The team nicknamed this black hole Jetty McJetface, or ‘Jetty’ for short.
“Jetty was just one of 24 tidal disruption events we were studying… What the heck were the rest of them doing?!” says Cendes.
Contrary to popular belief, black holes don’t suck stars in like a vacuum cleaner. They consume stars much like the Cookie Monster eats cookies: by creating a mess.
Very little of the stellar material crashing into a black hole actually passes the event horizon (beyond which the gravitational pull is so great that no even light can escape).
Around half of the stellar material gets ejected outwards into the galaxy and the other half joins the debris orbiting the black hole, called the accretion disc.
There are two possible reasons why the remnants of stars swirling around black holes might start emitting radio waves years after a collision, the authors write.

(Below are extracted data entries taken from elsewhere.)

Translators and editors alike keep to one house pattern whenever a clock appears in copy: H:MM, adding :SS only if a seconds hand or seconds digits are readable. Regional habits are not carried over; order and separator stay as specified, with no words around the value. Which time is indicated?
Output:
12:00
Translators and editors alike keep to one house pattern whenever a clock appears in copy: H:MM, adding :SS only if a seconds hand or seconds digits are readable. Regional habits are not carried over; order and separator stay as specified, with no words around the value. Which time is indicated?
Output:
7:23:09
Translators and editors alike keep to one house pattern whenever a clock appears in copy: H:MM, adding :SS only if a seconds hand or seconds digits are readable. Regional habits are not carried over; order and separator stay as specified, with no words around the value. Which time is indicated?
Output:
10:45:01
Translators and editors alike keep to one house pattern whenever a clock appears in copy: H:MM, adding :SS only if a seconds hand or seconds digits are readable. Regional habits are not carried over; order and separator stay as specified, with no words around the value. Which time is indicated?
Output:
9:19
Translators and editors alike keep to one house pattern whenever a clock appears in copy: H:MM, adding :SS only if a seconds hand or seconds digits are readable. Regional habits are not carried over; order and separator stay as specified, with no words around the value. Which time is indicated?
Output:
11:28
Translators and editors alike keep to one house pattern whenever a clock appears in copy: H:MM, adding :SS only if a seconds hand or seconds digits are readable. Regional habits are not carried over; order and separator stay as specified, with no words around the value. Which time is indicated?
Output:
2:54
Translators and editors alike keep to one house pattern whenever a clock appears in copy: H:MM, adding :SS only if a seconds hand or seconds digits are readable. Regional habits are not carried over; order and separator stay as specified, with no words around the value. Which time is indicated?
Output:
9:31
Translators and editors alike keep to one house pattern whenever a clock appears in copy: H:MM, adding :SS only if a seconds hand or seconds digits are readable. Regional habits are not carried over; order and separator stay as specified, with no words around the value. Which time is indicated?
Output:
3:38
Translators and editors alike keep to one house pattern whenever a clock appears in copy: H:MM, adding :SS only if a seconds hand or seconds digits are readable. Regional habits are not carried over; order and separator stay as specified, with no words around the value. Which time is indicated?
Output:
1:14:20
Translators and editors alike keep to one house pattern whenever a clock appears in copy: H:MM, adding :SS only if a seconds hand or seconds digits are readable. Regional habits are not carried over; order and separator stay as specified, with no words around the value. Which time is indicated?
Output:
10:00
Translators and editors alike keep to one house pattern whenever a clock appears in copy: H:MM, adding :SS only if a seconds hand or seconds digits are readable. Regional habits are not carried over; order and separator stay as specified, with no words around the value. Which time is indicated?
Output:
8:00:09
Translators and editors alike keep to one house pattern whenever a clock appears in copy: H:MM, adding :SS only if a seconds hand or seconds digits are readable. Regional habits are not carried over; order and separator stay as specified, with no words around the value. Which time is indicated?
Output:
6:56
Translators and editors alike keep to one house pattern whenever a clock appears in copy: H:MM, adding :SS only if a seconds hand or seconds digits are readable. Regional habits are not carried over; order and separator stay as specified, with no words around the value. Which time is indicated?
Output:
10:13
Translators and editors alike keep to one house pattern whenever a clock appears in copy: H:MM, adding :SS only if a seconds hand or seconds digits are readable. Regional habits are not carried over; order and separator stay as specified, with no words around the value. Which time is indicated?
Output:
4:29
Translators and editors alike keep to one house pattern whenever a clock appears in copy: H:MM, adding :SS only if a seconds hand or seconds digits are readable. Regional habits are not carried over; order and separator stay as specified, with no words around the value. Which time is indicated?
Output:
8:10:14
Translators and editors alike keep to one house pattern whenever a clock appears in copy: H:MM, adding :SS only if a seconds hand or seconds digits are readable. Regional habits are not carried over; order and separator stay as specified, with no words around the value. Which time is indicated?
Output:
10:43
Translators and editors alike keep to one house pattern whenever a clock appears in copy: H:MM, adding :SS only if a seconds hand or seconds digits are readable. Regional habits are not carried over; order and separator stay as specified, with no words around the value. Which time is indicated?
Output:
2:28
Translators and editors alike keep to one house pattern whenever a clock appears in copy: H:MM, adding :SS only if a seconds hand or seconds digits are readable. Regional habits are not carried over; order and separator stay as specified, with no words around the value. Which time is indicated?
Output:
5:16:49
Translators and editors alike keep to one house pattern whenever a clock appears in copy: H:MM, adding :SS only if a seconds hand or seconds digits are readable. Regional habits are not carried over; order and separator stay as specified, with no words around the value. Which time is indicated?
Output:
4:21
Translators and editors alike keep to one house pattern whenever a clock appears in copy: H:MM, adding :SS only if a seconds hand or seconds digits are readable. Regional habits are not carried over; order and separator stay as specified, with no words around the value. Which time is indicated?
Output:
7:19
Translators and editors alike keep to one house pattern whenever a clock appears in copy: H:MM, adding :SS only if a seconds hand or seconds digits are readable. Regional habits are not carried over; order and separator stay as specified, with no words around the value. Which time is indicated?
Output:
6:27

One possibility is that it takes considerable time for the debris circling the black hole to settle into a stable orbit.
An alternative is that the debris is weakly bound to the supermassive black hole and forms a sphere envelope, which “must cool and radically contract to form an accretion disk”, the authors write.
“If accretion onto the supermassive black hole supplies energy to the envelope… full contraction of the envelope can be delayed for a time, up to ∼700 days, in agreement with the time scales of the outflows measured in this work.
“Thus, we see that disk formation can be delayed for hundreds to thousands of days, providing an alternative explanation for late-onset radio-generating outflows from the supermassive black hole.”
This paper appeared as a preprint on arXiv.org.